* **Required actions**
a) Reproduce part of the passage on SQL subqueries, beginning at the words "What is a Subquery" and stopping after the words "is shown below.".
b) Write the next part of the passage on SQL subqueries, picking up after its final sentence.

* **Selected passage**

What is a Subquery ?
A subquery is a query contained within another SQL statement. A subquery is always enclosed within parentheses, and it is usually executed prior to the containing statement. Like any query, a subquery returns a result set that may consist of:
A single row with a single column
Multiple rows with a single column
Multiple rows having multiple columns
The type of result set returned by the subquery determines how it may be used and which operators the containing statement may use to interact with the data the subquery returns. When the containing statement has finished executing, the data returned by any subqueries is discarded, making a subquery act like a temporary table with statement scope (meaning that the server frees up any memory allocated to the subquery results after the SQL statement has finished execution).
An example of a subquery is shown below.
SELECT customer_id, first_name, last_name FROM customer WHERE customer_id = (SELECT MAX(customer_id) FROM customer);
In this example, the subquery returns the maximum value found in the customer_id column in the customer table, and the containing statement then returns data about that customer. If you are ever confused about what a subquery is doing, you can run the subquery by itself (without the parentheses) to see what it returns. Here’s the subquery from the previous example:
SELECT MAX(customer_id) FROM customer;
The subquery returns a single row with a single column, which allows it to be used as one of the expressions in an equality condition (if the subquery returned two or more rows, it could be compared to something but could not be equal to anything, but more on this later). In this case, you can take the value the subquery returned and substitute it into the right hand expression of the filter condition in the containing query, as in the following:
SELECT customer_id, first_name, last_name FROM customer WHERE customer_id = 599;
Subquery Types –
Along with the differences noted previously regarding the type of result set returned by a subquery (single row/column, single row/multi column, or multiple columns), you can use another feature to differentiate subqueries; some subqueries are completely self-contained (called non correlated subqueries), while others reference columns from the containing statement (called correlated subqueries). The next several sections explore these two subquery types and show the different operators that you can employ to interact with them.

[Data excerpts]
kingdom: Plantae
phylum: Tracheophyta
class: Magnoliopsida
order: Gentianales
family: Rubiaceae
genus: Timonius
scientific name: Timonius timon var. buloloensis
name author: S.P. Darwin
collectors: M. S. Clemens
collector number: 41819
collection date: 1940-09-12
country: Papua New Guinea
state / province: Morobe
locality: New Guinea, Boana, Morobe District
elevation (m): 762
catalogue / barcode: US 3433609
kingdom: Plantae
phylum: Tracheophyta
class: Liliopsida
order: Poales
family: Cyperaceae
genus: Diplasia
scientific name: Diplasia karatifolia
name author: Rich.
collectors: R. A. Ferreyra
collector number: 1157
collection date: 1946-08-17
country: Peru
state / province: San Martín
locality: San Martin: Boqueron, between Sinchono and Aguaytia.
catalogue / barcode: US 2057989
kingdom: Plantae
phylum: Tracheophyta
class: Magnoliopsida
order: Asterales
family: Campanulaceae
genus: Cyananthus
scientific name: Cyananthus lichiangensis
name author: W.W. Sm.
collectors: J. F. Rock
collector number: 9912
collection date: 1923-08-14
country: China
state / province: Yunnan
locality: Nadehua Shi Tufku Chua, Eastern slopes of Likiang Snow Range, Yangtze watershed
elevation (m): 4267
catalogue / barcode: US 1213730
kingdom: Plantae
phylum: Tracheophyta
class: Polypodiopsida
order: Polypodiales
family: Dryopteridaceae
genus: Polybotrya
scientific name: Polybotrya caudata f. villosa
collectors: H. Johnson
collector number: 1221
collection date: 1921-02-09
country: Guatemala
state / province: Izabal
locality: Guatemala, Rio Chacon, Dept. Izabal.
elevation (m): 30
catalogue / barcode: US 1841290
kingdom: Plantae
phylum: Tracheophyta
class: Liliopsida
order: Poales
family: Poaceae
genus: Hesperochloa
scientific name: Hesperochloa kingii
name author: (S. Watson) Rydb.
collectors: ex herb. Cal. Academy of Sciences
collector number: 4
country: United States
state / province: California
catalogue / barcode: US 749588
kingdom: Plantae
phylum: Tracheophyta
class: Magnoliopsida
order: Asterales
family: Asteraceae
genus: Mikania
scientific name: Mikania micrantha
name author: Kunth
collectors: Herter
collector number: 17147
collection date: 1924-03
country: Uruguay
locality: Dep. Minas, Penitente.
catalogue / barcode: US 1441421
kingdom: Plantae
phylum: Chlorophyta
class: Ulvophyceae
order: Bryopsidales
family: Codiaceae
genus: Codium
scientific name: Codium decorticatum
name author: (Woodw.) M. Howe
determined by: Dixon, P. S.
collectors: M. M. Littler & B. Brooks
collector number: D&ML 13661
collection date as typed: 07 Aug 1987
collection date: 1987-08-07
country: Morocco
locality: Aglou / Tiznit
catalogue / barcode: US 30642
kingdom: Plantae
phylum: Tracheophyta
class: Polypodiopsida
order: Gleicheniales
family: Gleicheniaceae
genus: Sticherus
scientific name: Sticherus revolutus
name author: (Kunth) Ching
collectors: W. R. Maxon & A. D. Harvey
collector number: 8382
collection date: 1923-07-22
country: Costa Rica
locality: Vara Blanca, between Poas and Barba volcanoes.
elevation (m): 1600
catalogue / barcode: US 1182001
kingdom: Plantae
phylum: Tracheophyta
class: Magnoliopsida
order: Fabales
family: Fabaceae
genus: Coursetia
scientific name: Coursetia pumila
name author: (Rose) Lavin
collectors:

* **In response**
a)
What is a Subquery ?
A subquery is a query contained within another SQL statement. A subquery is always enclosed within parentheses, and it is usually executed prior to the containing statement. Like any query, a subquery returns a result set that may consist of:
A single row with a single column
Multiple rows with a single column
Multiple rows having multiple columns
The type of result set returned by the subquery determines how it may be used and which operators the containing statement may use to interact with the data the subquery returns. When the containing statement has finished executing, the data returned by any subqueries is discarded, making a subquery act like a temporary table with statement scope (meaning that the server frees up any memory allocated to the subquery results after the SQL statement has finished execution).
An example of a subquery is shown below.

b)
Noncorrelated Subqueries –
The example from earlier in the post is a noncorrelated subquery; it may be executed alone and does not reference anything from the containing statement. Most subqueries that you encounter will be of this type unless you are writing update or delete statements, which frequently make use of correlated subqueries (more on this later). Along with being noncorrelated, the example from earlier in the post also returns a result set containing a single row and column. This type of subquery is known as a scalar subquery and can appear on either side of a condition using the usual operators (=, <>, <, >, <=, >=). The next example shows how you can use a scalar subquery in an inequality condition:
SELECT city_id, city FROM city WHERE country_id <> (SELECT country_id FROM country WHERE country = 'India');
This query returns all cities that are not in India. The subquery, which is found on the last line of the statement, returns the country ID for India, and the containing query returns all cities that do not have that country ID. While the subquery in this example is quite simple, subqueries may be as complex as you need them to be, and they may utilize any and all the available query clauses (select, from, where, group by, having, and order by).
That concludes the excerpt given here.